* [Work required] For each line below that contains the word "virus", return that line.

* [Records shown]
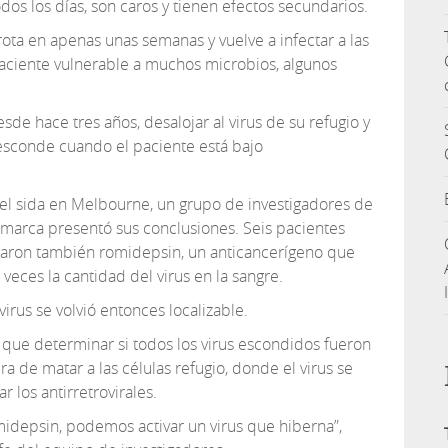
 los días, son caros y tienen efectos secundarios.
brota en apenas unas semanas y vuelve a infectar a las
paciente vulnerable a muchos microbios, algunos
desde hace tres años, desalojar al virus de su refugio y
 esconde cuando el paciente está bajo
el sida en Melbourne, un grupo de investigadores de
marca presentó sus conclusiones. Seis pacientes
omaron también romidepsin, un anticancerígeno que
veces la cantidad del virus en la sangre.
virus se volvió entonces localizable.
 que determinar si todos los virus escondidos fueron
a de matar a las células refugio, donde el virus se
 los antirretrovirales.
epsin, podemos activar un virus que hiberna”,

* [Exercise solution]
desde hace tres años, desalojar al virus de su refugio y
veces la cantidad del virus en la sangre.
virus se volvió entonces localizable.
 que determinar si todos los virus escondidos fueron
a de matar a las células refugio, donde el virus se
epsin, podemos activar un virus que hiberna”,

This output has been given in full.